Aim of the task: Read through the listing and copy every line that contains the word "features".

:::::

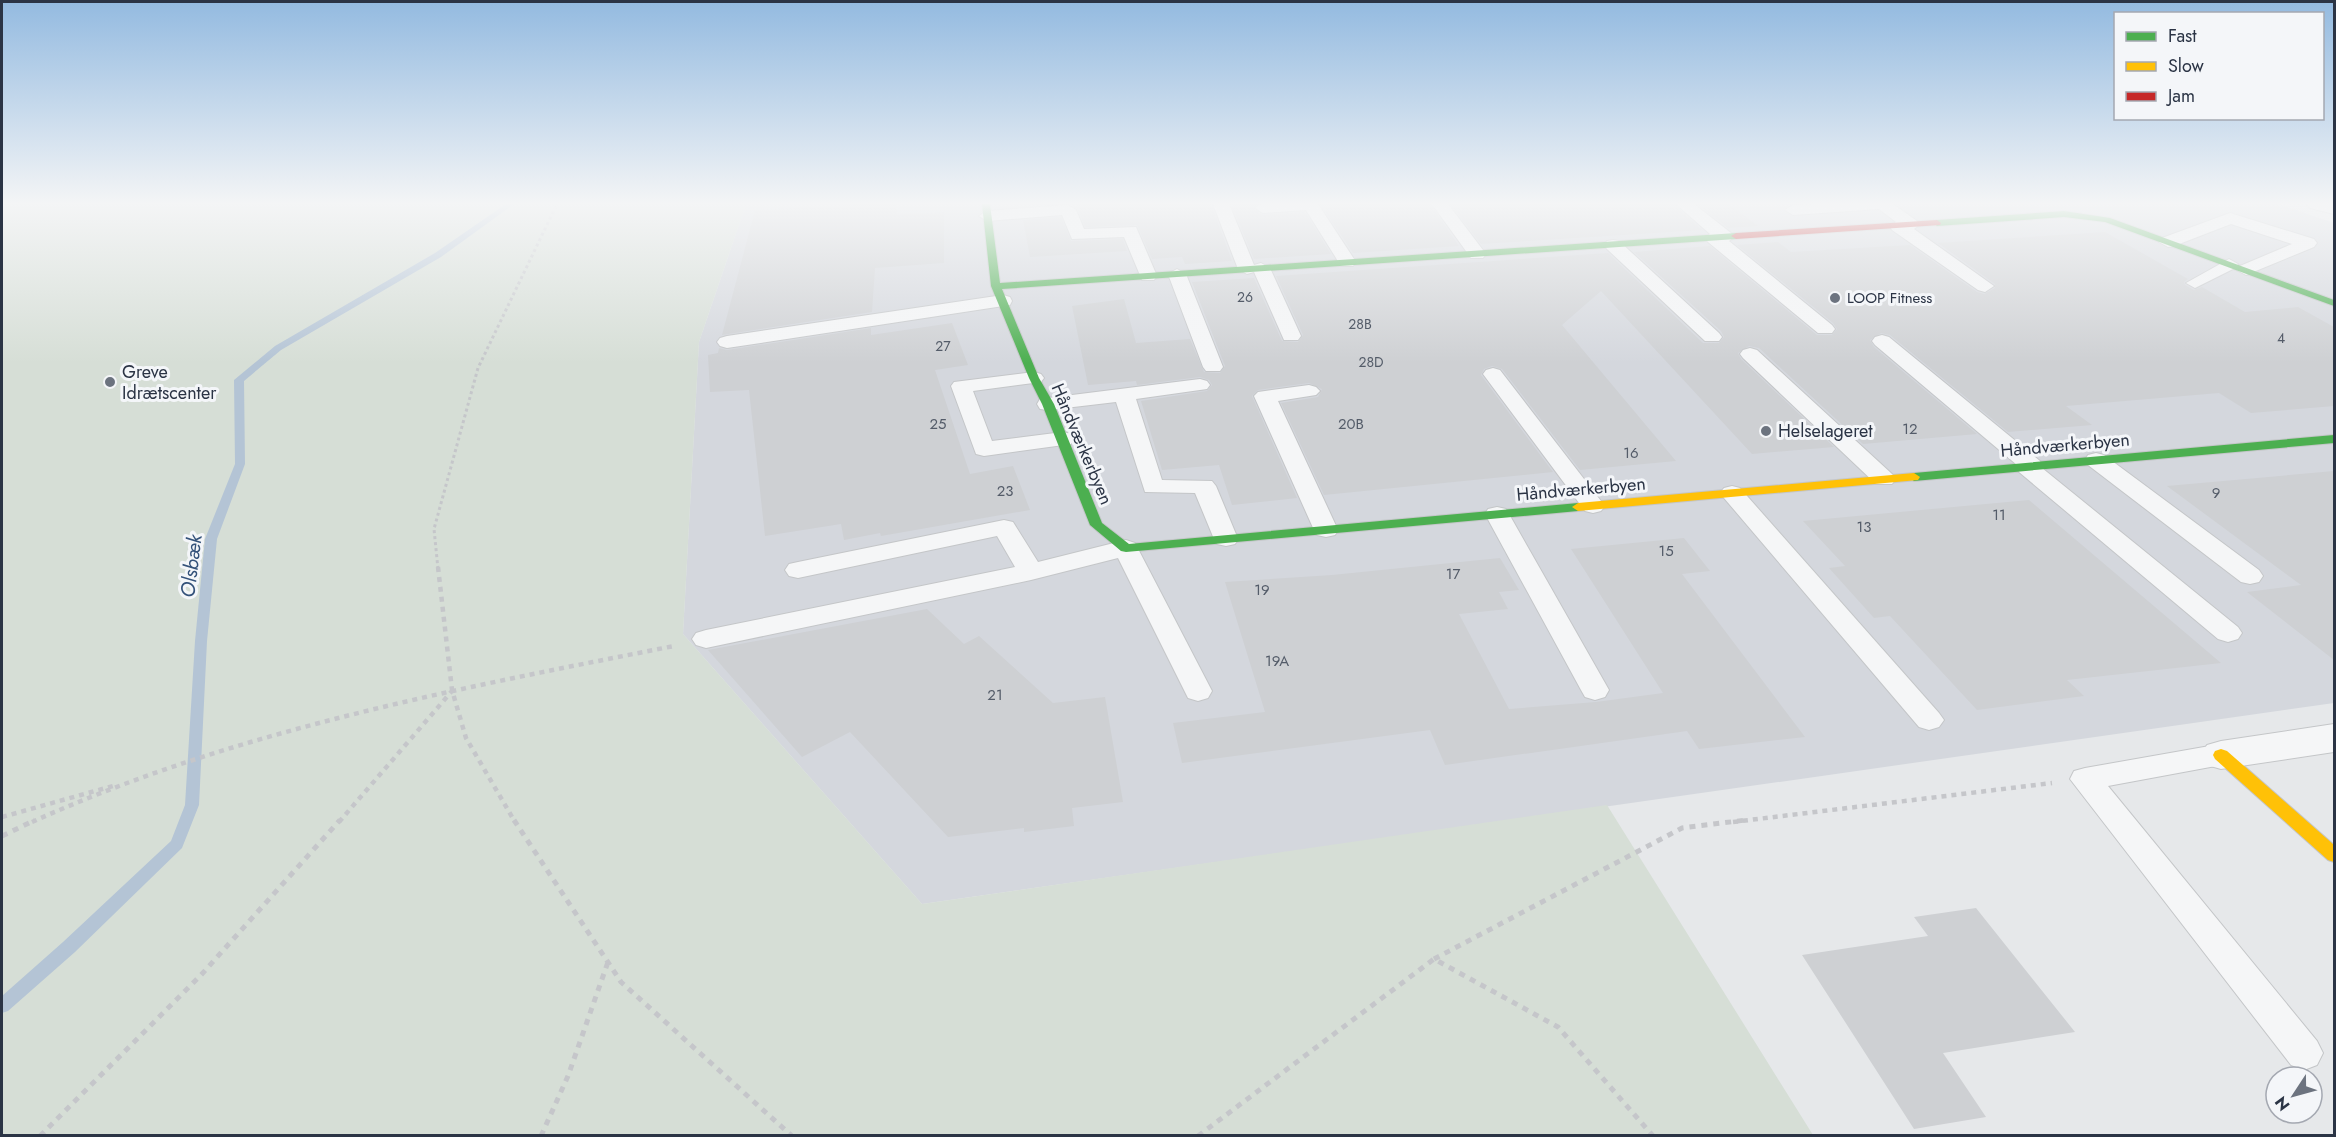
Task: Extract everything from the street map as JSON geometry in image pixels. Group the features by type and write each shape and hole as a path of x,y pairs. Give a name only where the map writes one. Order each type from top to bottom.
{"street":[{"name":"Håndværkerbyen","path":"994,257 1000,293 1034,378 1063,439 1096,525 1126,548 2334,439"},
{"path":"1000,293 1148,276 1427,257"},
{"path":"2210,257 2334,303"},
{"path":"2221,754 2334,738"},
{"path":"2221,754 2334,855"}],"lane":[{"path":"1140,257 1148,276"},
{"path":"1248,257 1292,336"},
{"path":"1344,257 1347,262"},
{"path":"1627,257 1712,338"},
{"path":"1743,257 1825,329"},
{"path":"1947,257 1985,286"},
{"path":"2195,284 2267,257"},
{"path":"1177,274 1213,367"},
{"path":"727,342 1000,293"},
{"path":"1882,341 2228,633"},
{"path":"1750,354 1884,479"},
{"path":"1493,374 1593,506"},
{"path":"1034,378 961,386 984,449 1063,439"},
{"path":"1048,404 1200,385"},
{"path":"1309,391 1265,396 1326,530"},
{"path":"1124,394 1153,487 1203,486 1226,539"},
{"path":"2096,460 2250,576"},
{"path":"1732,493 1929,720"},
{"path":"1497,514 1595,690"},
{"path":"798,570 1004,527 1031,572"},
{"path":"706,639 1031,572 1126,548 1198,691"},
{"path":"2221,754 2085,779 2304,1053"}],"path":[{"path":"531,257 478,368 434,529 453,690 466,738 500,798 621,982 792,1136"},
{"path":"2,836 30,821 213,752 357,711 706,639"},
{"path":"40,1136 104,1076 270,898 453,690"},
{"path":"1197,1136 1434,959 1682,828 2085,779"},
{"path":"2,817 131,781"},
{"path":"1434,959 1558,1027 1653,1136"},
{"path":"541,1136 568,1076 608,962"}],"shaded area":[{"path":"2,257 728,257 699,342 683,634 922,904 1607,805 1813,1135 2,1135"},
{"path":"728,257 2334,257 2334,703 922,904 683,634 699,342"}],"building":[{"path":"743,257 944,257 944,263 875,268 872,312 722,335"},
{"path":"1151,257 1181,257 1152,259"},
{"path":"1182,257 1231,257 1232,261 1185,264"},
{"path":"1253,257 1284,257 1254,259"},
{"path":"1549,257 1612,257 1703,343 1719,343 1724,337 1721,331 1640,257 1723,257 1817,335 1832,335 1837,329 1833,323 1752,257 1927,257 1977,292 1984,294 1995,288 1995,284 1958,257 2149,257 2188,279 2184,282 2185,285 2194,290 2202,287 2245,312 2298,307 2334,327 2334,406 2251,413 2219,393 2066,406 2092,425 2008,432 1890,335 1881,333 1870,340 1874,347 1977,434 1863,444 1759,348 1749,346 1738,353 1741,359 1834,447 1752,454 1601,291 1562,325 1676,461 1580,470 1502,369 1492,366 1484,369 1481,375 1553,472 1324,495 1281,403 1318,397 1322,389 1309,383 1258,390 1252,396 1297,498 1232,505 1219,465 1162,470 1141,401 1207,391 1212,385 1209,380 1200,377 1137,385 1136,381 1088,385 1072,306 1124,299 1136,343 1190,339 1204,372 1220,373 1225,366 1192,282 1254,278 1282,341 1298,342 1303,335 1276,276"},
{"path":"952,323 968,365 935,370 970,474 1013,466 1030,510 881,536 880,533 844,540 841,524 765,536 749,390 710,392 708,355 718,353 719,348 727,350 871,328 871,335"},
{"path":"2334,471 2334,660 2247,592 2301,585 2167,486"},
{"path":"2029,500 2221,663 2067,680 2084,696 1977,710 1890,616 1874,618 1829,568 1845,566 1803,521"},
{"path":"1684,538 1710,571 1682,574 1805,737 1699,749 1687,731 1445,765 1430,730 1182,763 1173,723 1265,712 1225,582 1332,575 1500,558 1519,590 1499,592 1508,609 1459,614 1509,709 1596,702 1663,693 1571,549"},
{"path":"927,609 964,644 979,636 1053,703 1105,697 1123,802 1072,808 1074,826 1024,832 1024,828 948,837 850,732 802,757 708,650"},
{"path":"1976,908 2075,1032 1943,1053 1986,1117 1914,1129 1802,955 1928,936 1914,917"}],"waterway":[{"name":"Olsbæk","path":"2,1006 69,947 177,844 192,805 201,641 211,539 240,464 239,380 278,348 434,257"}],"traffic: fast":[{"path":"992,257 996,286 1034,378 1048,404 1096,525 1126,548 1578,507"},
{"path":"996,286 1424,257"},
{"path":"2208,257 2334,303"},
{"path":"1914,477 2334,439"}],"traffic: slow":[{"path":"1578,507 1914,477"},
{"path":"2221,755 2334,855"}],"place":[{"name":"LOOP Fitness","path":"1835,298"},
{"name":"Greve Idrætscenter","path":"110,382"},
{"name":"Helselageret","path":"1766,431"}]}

:::::

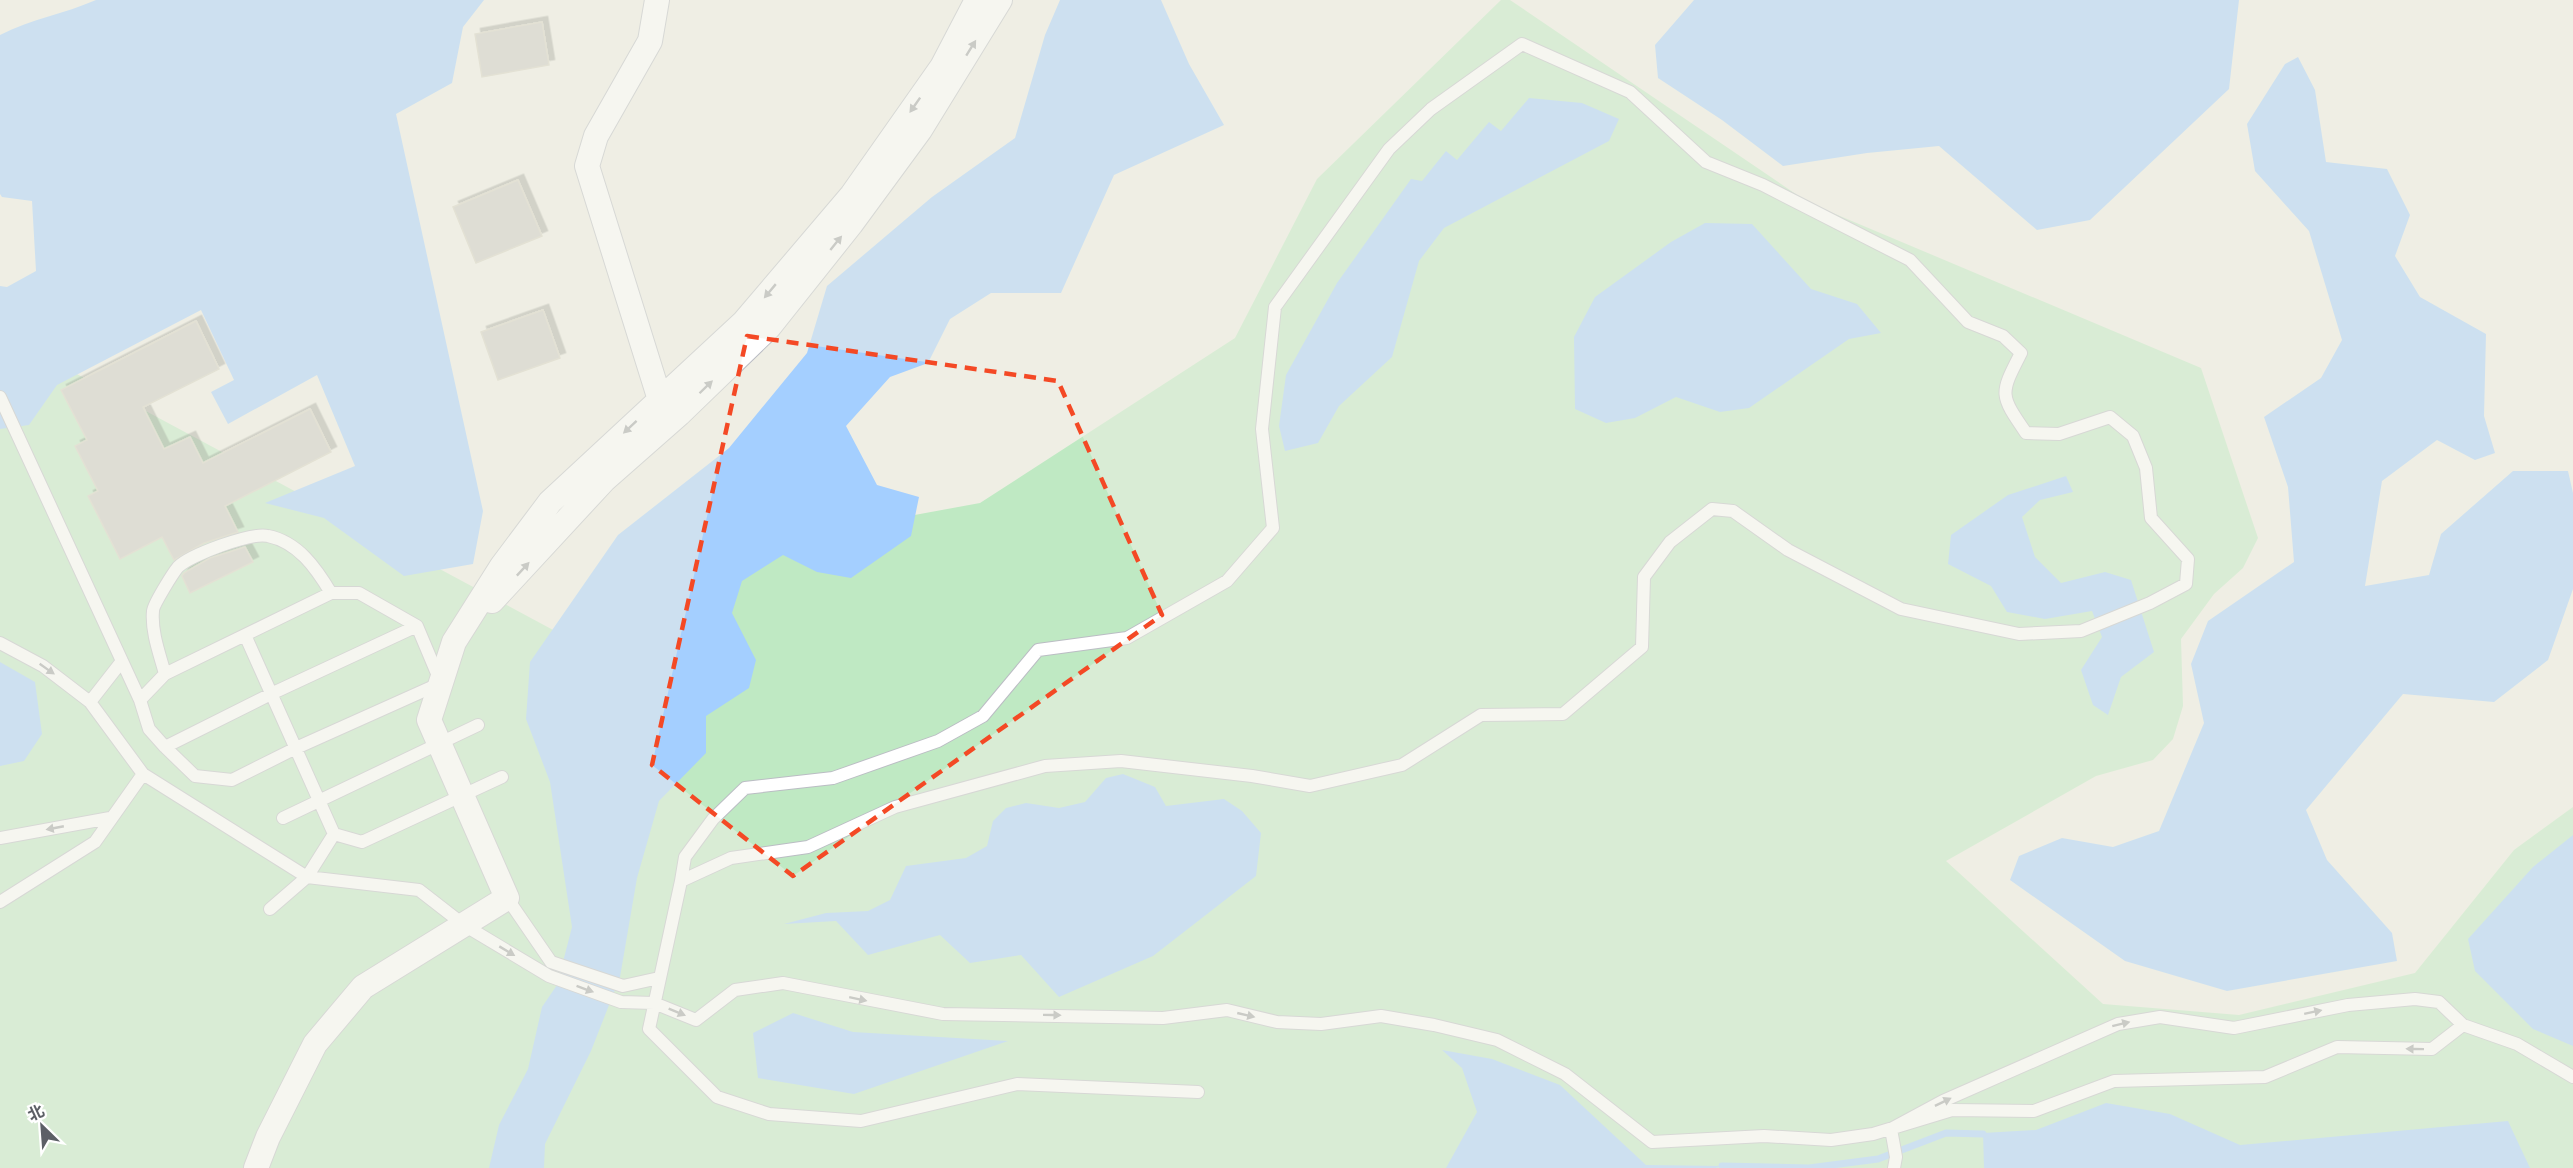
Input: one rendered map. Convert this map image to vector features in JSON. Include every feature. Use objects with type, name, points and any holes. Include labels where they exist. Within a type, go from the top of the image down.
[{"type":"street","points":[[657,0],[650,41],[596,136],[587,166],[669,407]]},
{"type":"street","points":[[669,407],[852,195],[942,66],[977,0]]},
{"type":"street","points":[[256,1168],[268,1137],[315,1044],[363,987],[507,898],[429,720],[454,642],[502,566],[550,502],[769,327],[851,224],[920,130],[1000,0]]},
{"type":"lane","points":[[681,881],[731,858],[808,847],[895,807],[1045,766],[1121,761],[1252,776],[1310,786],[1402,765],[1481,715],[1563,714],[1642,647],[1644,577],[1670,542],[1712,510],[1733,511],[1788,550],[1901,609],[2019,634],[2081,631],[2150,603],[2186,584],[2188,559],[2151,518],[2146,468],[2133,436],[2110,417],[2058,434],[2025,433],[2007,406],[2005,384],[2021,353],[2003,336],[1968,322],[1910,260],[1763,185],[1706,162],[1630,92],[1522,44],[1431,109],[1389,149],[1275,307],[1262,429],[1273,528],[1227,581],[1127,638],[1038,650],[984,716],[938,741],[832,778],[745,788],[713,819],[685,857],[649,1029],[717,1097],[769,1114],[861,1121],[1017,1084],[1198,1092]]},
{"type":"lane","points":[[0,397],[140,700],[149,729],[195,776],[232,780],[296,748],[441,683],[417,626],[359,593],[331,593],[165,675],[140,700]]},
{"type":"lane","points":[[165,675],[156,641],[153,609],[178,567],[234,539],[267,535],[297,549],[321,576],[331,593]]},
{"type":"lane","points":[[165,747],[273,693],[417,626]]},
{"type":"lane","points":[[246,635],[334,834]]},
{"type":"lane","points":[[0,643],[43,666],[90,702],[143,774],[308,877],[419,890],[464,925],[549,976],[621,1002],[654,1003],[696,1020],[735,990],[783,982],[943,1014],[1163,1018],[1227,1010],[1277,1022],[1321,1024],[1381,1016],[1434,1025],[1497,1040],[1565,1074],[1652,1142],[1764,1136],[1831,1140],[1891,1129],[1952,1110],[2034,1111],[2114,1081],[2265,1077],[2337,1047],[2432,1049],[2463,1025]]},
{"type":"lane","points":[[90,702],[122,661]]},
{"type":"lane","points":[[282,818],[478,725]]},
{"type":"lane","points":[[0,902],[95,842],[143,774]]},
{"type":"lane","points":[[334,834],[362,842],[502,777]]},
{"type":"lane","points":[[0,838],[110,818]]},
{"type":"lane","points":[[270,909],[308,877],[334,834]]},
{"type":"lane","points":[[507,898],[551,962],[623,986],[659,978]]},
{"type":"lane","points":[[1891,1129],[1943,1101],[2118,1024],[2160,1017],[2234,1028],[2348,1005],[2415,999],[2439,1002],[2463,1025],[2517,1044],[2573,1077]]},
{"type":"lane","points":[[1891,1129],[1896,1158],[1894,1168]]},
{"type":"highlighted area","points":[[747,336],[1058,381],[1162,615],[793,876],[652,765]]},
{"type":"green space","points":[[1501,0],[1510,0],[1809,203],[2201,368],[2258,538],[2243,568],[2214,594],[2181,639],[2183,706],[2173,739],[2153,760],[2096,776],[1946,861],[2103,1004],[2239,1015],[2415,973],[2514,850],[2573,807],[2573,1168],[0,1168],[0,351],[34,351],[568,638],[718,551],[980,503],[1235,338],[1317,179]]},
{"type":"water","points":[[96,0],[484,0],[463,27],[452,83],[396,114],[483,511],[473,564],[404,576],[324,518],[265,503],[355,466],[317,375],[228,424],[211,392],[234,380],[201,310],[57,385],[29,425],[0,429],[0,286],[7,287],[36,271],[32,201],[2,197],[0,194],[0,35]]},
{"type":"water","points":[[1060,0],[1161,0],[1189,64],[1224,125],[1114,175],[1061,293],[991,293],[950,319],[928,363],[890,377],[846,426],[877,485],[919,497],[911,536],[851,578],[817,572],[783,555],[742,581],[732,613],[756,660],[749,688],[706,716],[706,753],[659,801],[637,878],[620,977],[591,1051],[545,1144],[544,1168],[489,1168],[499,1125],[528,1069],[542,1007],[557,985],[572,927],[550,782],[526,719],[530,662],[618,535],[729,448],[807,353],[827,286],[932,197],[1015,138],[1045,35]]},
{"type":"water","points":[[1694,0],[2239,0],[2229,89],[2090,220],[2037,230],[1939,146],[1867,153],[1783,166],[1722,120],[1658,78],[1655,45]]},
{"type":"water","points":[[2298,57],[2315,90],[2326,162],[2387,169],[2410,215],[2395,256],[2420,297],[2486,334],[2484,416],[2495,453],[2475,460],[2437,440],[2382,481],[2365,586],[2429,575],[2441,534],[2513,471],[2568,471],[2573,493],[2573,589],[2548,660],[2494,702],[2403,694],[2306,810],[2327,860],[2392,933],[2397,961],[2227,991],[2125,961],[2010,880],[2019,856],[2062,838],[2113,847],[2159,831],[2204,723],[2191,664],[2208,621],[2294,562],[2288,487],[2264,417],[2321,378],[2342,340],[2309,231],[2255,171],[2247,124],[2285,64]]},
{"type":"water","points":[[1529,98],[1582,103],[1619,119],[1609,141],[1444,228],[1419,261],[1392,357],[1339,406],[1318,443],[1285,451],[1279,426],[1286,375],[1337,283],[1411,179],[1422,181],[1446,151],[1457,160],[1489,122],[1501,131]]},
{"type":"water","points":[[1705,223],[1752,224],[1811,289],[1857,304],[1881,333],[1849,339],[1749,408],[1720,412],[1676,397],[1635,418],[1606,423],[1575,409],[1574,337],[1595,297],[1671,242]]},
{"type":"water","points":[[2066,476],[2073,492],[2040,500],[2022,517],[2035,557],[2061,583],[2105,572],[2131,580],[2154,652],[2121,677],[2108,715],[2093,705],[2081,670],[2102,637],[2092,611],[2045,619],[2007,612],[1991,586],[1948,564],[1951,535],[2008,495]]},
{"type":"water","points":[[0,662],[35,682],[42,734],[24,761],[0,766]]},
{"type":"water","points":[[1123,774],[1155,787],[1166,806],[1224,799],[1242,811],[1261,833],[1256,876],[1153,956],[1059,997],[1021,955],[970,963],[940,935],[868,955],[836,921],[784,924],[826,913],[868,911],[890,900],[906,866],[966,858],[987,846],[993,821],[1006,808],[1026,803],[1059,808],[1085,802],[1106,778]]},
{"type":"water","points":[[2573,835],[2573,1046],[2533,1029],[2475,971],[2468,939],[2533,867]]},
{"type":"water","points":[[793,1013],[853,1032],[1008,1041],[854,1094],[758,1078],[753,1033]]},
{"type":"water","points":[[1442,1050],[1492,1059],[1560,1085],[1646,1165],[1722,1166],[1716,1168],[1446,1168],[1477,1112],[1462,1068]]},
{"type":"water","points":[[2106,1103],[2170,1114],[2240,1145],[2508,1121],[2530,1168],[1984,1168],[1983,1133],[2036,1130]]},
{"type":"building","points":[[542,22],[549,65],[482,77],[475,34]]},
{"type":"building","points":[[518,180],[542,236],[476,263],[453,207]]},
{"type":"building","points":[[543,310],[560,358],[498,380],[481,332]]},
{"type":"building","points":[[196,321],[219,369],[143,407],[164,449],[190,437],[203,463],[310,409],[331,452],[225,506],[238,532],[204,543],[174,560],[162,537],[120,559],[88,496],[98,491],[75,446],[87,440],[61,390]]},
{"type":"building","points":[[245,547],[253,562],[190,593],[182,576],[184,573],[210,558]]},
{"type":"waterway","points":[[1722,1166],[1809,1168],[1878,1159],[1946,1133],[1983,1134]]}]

:::::

Worked solution:
Task: Extract everything from the street map as JSON geometry in image pixels. Group the features by type and write each shape and hole as a path of x,y pairs. Give a name only where the map writes one. Order each type from top to bottom.
Input: one rendered map. Convert this map image to vector features in JSON. Include every feature. Use objects with type, name, points and any holes. Include labels where they exist. Within a type, go from the top of the image down.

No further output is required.